Sprawa gmatwa się nieco, gdy mówimy nie o systemie operacyjnym telefonu, a poszczególnych aplikacjach na nim zainstalowanych. Te, prosząc tuż po pobraniu o pozwolenie na korzystanie z różnorakich funkcji urządzenia, w tym mikrofonu, mogą być w teorii uruchamiane przez szereg zwrotów i sformułowań. Tak więc w zasadzie nie wiemy, które z nich, kiedy oraz po co korzystają z opcji nasłuchiwania. Mimo to aplikacje takie jak Facebook stanowczo zaprzeczają jakoby słuchały naszych prywatnych rozmów.

Fot. Cristian Dina/Pexels

Odłączyć wtyczkę

Jak sobie zatem z tym wszystkim poradzić? Opcji jest kilka. Jedną z nich, bardzo z resztą popularną, jako że wielu z nas wybiera ją podświadomie lub z czystej niewiedzy, jest zignorowanie problemu. Zaakceptowanie, że żyjemy obecnie w nieco dziwnej, ciut dystopijnej rzeczywistości, a słowo „prywatność” nie znaczy już tego samego, co kiedyś. Być może martwi cię nieco, ile informacji ma o tobie ma chiński rząd, ale jednocześnie wiesz, że w pierwszej kolejności martwić się o to muszą sami Chińczycy, nie ty.

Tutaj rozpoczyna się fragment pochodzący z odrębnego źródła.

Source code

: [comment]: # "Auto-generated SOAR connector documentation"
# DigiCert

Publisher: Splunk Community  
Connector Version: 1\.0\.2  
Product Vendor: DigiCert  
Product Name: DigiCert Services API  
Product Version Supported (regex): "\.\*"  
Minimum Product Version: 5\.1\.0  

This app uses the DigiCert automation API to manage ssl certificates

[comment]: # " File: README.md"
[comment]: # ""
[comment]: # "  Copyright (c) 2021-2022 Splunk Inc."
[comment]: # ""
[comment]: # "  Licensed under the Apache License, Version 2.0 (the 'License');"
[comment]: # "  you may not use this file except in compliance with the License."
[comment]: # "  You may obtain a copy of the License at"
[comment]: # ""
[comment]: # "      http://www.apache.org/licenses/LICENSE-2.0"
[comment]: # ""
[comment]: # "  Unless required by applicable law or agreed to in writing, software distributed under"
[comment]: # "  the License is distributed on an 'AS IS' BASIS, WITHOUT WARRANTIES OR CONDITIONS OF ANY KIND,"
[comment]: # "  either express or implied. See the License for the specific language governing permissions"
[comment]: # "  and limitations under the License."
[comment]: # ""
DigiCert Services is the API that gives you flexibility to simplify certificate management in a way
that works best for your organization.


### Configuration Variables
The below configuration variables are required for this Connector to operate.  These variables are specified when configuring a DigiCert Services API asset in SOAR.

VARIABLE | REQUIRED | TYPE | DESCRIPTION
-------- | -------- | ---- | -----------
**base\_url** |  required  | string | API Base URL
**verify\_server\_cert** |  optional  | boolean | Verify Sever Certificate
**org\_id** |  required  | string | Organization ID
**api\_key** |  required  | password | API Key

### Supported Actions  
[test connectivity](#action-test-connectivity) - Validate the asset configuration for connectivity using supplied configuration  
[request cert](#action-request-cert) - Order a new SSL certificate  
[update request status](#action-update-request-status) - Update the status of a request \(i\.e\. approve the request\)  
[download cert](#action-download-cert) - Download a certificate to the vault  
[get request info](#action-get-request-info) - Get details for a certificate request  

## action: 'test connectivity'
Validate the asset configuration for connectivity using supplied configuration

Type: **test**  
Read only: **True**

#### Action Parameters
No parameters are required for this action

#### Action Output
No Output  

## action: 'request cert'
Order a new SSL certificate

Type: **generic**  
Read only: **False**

Z drugiej strony, możesz zadeklarować przejście na luddycki styl życia i pozbyć się wszelkich elektronicznych gadżetów, co do których podejrzewasz, że śledzą każdy twój ruch. Ale życie technofoba dla wielu z nas może okazać się nierealistyczną mrzonką, w końcu chcemy mieć jakiś kontakt ze światem, a coraz więcej z nas korzysta z mediów społecznościowych i innych podobnych aplikacji nie tylko w życiu prywatnym, ale także w pracy. (Jak tylko ukaże się niniejszy artykuł, opublikuję go czym prędzej na naszym radiowym Facebooku).

Możesz też wybrać opcję pośrednią, choć prawdopodobnie najbardziej uciążliwą – czytać dokładnie politykę prywatności wszystkich aplikacji, z których korzystasz i świadomie wyłączać gromadzenie danych, które uznasz za zbyt inwazyjne. Ale i tu, niestety, twórcy smartfonowych aplikacji są jeden krok przed nami – z informacji zebranych z naszych telefonów wiedzą jedno – wyłączać funkcji gromadzenia danych wielu z nas się po prostu, po ludzku, nie chce.